Monde / Culture

Aux États-Unis, la musique est un fort marqueur politique

Temps de lecture : 2 min

Seul le public de heavy metal semble passer au-dessus de cette fracture.

En 2016, certain·es fans de heavy metal et de hard rock sont passé·es d'Obama à Trump. | Nicholas Kamm / AFP
En 2016, certain·es fans de heavy metal et de hard rock sont passé·es d'Obama à Trump. | Nicholas Kamm / AFP

Les États-Unis sont devenus si polarisés que Républicains et Démocrates sont considérés comme les représentants de deux mondes qui s'affrontent au niveau politique. Mais pas seulement. Au moment de l'élection présidentielle de 2016, les études se sont multipliées pour établir les différences comportementales et sociologiques entre les électorats des deux camps.

Par exemple, grâce à un questionnaire datant de 2014, on sait que les Républicains préféraient, contrairement aux Démocrates, les chiens aux chats, les films d'action aux documentaires et Internet Explorer à Google Chrome.
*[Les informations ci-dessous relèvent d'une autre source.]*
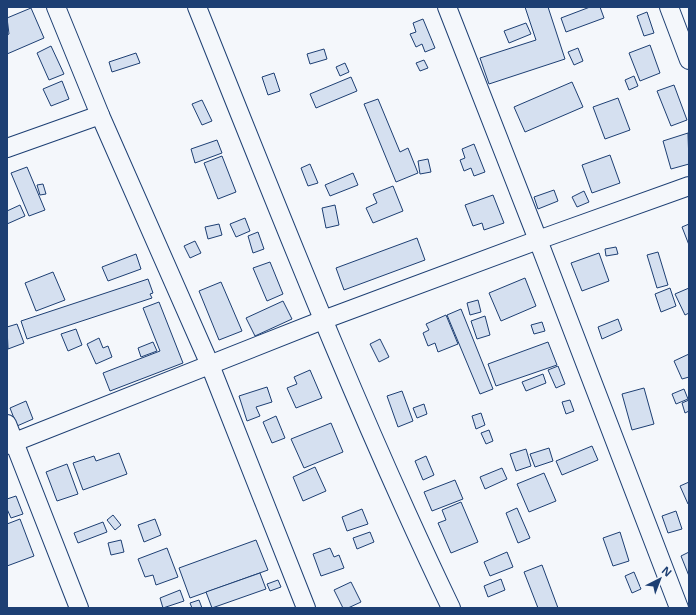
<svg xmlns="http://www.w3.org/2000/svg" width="696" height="615" font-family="'Open Sans',sans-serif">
	<rect width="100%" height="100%" fill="#f4f7fb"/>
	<g fill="#d5e0f0" stroke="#1d3f73">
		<path d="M 525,7 L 548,7 L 565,59 L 489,84 L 480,58 L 536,40 Z"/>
		<path d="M 590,7 L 600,7 L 604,18 L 566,32 L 561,18 Z"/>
		<path d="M 31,8 L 44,38 L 7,54 L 7,35 L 9,34 L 7,18 Z"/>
		<path d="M 647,12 L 654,33 L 644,36 L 637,16 Z"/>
		<path d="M 423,19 L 435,48 L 425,52 L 422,44 L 416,47 L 410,34 L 416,32 L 413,23 Z"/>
		<path d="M 526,23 L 531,34 L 509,43 L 504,31 Z"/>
		<path d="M 650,45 L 660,73 L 640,81 L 629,53 Z"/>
		<path d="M 51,46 L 64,74 L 49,80 L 37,53 Z"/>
		<path d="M 578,48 L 583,61 L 574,65 L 568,52 Z"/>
		<path d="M 324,49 L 327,59 L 310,64 L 307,54 Z"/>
		<path d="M 136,53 L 140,63 L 112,72 L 109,62 Z"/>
		<path d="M 424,60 L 428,68 L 420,71 L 416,63 Z"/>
		<path d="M 345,63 L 349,72 L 340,76 L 336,67 Z"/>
		<path d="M 274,73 L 280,91 L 268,95 L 262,77 Z"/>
		<path d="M 634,76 L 638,86 L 629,90 L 625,80 Z"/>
		<path d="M 351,77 L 357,91 L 316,108 L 310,94 Z"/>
		<path d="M 62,81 L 69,99 L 51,106 L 43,89 Z"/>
		<path d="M 572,82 L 583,107 L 525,132 L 514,107 Z"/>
		<path d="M 674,85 L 687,120 L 671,126 L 657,91 Z"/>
		<path d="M 618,98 L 630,130 L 605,139 L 593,107 Z"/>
		<path d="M 378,99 L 400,152 L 408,148 L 418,173 L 396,182 L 364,104 Z"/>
		<path d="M 202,100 L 212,121 L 202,125 L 192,104 Z"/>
		<path d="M 688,133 L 689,164 L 671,169 L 663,141 Z"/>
		<path d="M 217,140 L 222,153 L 195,163 L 191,149 Z"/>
		<path d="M 474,144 L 485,172 L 474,176 L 471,168 L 464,171 L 460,160 L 465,158 L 462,149 Z"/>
		<path d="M 610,155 L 620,183 L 592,193 L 582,165 Z"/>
		<path d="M 222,156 L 236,192 L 218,199 L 204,163 Z"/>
		<path d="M 428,159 L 431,172 L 420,174 L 418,161 Z"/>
		<path d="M 310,164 L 318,183 L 308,186 L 301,168 Z"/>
		<path d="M 27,167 L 45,210 L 29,216 L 11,173 Z"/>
		<path d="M 353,173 L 358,185 L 330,196 L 325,185 Z"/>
		<path d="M 43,184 L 46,194 L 40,195 L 37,185 Z"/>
		<path d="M 393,186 L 403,211 L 373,223 L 366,208 L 377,203 L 373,194 Z"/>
		<path d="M 554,190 L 558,201 L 538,209 L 534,197 Z"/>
		<path d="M 584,191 L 589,202 L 577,207 L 572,197 Z"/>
		<path d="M 493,195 L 504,223 L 484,230 L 482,223 L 473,226 L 465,205 Z"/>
		<path d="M 20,205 L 25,216 L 7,224 L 7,211 Z"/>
		<path d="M 335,205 L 339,225 L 326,228 L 322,208 Z"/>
		<path d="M 245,218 L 250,231 L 236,237 L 230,224 Z"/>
		<path d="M 219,224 L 222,235 L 208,239 L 205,227 Z"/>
		<path d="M 689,224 L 689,245 L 682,227 Z"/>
		<path d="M 258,232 L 264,249 L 253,253 L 248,236 Z"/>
		<path d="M 417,238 L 425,260 L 344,290 L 336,268 Z"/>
		<path d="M 195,241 L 201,253 L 190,258 L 184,246 Z"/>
		<path d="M 616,247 L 618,254 L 606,256 L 605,249 Z"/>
		<path d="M 658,252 L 668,285 L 657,288 L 647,255 Z"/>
		<path d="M 599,253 L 609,281 L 582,291 L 571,263 Z"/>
		<path d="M 136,254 L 141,269 L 108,281 L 102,267 Z"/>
		<path d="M 270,262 L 283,294 L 267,301 L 253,268 Z"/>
		<path d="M 53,272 L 65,300 L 36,311 L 25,283 Z"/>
		<path d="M 525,278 L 536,306 L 501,321 L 489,293 Z"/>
		<path d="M 148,279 L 153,293 L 150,294 L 152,298 L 27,339 L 21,321 Z"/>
		<path d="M 221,282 L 242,331 L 219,340 L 199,291 Z"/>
		<path d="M 670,288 L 676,306 L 661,312 L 655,294 Z"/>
		<path d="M 689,288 L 689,313 L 685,315 L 675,294 Z"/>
		<path d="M 478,300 L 481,312 L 470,315 L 467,303 Z"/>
		<path d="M 283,301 L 292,319 L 255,336 L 246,318 Z"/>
		<path d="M 159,302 L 183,363 L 110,391 L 103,373 L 160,351 L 143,308 Z"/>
		<path d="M 461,309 L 493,389 L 480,394 L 447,315 Z"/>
		<path d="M 446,315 L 458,344 L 438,352 L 435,343 L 428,346 L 423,333 L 429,330 L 426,324 Z"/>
		<path d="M 485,316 L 490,335 L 477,339 L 471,321 Z"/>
		<path d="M 618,319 L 622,330 L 602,339 L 598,327 Z"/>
		<path d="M 542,322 L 545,331 L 534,334 L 531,325 Z"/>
		<path d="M 17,324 L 24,343 L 8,349 L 7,327 Z"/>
		<path d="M 76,329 L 82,345 L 68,351 L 61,334 Z"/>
		<path d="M 99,338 L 103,348 L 108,346 L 112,357 L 96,364 L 87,344 Z"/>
		<path d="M 380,339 L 389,357 L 379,362 L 370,344 Z"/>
		<path d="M 153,342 L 157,351 L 141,357 L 138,348 Z"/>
		<path d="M 548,342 L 557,365 L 496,386 L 488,364 Z"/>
		<path d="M 689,354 L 689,377 L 682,379 L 674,361 Z"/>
		<path d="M 558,366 L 565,384 L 556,388 L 548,370 Z"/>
		<path d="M 310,370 L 322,398 L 296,408 L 287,388 L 297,384 L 294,377 Z"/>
		<path d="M 543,374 L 546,383 L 526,391 L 522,382 Z"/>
		<path d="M 267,387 L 272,402 L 256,407 L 260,416 L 247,421 L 239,396 Z"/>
		<path d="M 644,388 L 654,424 L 632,430 L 622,394 Z"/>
		<path d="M 684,389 L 688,399 L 676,404 L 672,394 Z"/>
		<path d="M 402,391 L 413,421 L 398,427 L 387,396 Z"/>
		<path d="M 570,400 L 574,411 L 566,414 L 562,402 Z"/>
		<path d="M 689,400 L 689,411 L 685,413 L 682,403 Z"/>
		<path d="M 26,401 L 33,419 L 17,426 L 10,408 Z"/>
		<path d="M 424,404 L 427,414 L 417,418 L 413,408 Z"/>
		<path d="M 481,413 L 485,425 L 476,429 L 472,416 Z"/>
		<path d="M 276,416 L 285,438 L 272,443 L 263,422 Z"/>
		<path d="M 331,423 L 343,452 L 304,468 L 291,439 Z"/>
		<path d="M 489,430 L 493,441 L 486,444 L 481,433 Z"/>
		<path d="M 592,446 L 598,460 L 562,475 L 556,461 Z"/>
		<path d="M 549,448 L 553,461 L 535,467 L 530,454 Z"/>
		<path d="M 526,449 L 531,466 L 516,471 L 510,454 Z"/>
		<path d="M 119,453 L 127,474 L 83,490 L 73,463 L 94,456 L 96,461 Z"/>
		<path d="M 426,456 L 434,475 L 423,480 L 415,461 Z"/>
		<path d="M 67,464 L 78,494 L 57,501 L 46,472 Z"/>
		<path d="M 315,467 L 326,491 L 303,501 L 293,477 Z"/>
		<path d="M 502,468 L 507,479 L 485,489 L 480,477 Z"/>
		<path d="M 544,473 L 556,501 L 529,512 L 517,484 Z"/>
		<path d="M 455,480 L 463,499 L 432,511 L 424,492 Z"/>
		<path d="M 689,482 L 689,504 L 688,504 L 680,486 Z"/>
		<path d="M 16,496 L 23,514 L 11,518 L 7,509 L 7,499 Z"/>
		<path d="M 461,502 L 478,542 L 451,553 L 438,523 L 446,520 L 442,510 Z"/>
		<path d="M 517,508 L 530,538 L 518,543 L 506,513 Z"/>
		<path d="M 362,509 L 368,524 L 347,531 L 342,517 Z"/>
		<path d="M 676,511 L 682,529 L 668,533 L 662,516 Z"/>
		<path d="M 113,515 L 121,525 L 115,530 L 107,520 Z"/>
		<path d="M 20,519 L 34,556 L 7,566 L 7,524 Z"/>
		<path d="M 155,519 L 161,535 L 144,542 L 138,525 Z"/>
		<path d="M 103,522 L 107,532 L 78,543 L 74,533 Z"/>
		<path d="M 370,532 L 374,542 L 357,549 L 353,538 Z"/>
		<path d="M 620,532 L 629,561 L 613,566 L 603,538 Z"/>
		<path d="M 121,540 L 124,552 L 111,555 L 108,543 Z"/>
		<path d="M 256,540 L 268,570 L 190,598 L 179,568 Z"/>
		<path d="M 167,548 L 178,577 L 156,585 L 153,575 L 145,577 L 138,559 Z"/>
		<path d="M 330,548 L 334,557 L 339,555 L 344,568 L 321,576 L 313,554 Z"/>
		<path d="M 507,552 L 513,567 L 490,576 L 484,562 Z"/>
		<path d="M 689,552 L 689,576 L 681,556 Z"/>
		<path d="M 542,565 L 558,608 L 538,608 L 524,572 Z"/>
		<path d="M 634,572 L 641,589 L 632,593 L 625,576 Z"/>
		<path d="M 260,573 L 266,589 L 212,608 L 206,592 Z"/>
		<path d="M 501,579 L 505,590 L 488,597 L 484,586 Z"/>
		<path d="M 278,580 L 281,587 L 270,591 L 267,584 Z"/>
		<path d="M 351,582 L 361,602 L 348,608 L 343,608 L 334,590 Z"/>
		<path d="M 180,590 L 184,601 L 163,608 L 160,598 Z"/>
		<path d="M 199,600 L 202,608 L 192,608 L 190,603 Z"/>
	</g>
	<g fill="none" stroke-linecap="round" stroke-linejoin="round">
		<defs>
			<g id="minor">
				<path d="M 56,7 L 100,115 L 210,365 L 306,608"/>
				<path d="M 197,7 C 278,209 357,412 451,608"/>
				<path d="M 447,7 L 538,240 L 679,608"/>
				<path d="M 669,7 L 689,60"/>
				<path d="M 7,148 L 100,115"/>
				<path d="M 7,424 L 79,608"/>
				<path d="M 7,445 L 323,320 L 538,240 L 689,186"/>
			</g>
		</defs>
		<use href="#minor" stroke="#1d3f73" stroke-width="20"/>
		<use href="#minor" stroke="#f4f7fb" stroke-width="18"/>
	</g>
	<rect width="696" height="615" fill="none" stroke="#1d3f73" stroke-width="16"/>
	<g transform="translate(660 579) rotate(42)" stroke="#f4f7fb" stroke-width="3" paint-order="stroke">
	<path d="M0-3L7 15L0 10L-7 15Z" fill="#1d3f73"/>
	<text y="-6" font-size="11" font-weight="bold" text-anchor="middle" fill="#1d3f73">N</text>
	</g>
</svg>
Un article de The Economist montre que les préférences musicales des Américain·es reflètent également la fracture politique du pays. En utilisant les données sur la vente de billets de concert du site Vivid Seats, le média britannique a mis en exergue un phénomène inattendu: nombre de fans de heavy metal et de hard rock sont passé·es d'Obama à Trump à la dernière élection présidentielle.

Basculement

Les goûts musicaux sont en fait d'excellents indicateurs de conviction politique: lors des élections présidentielles de 2012 et de 2016, l'appétence musicale a prédit quasi systématiquement le vote. Le hip-hop et la country en sont des exemples criants.

D'un côté, le hip-hop, inventé par la population noire plutôt urbaine, populaire dans les villes et dans les régions comptant une part importante d'Afro-Américain·es, a les faveurs des libéraux. De l'autre, la country trouve majoritairement son public chez les conservateurs, dans les zones davantage rurales. En 2016, Donald Trump avait par exemple 22 points de pourcentage de votes de plus dans les régions où la country était particulièrement populaire que dans les régions amatrices de hip-hop.

Pour le heavy métal et le hard rock, la fracture politique est nettement moins visible. L'électorat friand de groupes comme Metallica, AC/DC et Guns N' Roses est très présent dans les zones qui ont voté pour Barack Obama en 2012, selon The Economist. En 2016, le constat était beaucoup plus nuancé.

Il semblerait que lors de la dernière présidentielle, les fans de ce type de musique se soient divisé·es en deux groupes politiques: d'un côté, les individus engagés politiquement se sont tournés vers la gauche; de l'autre, les personnes attachées aux vieux groupes de hard rock ont viré vers Trump, peut-être attirées par le discours anti-establishment de l'actuel président.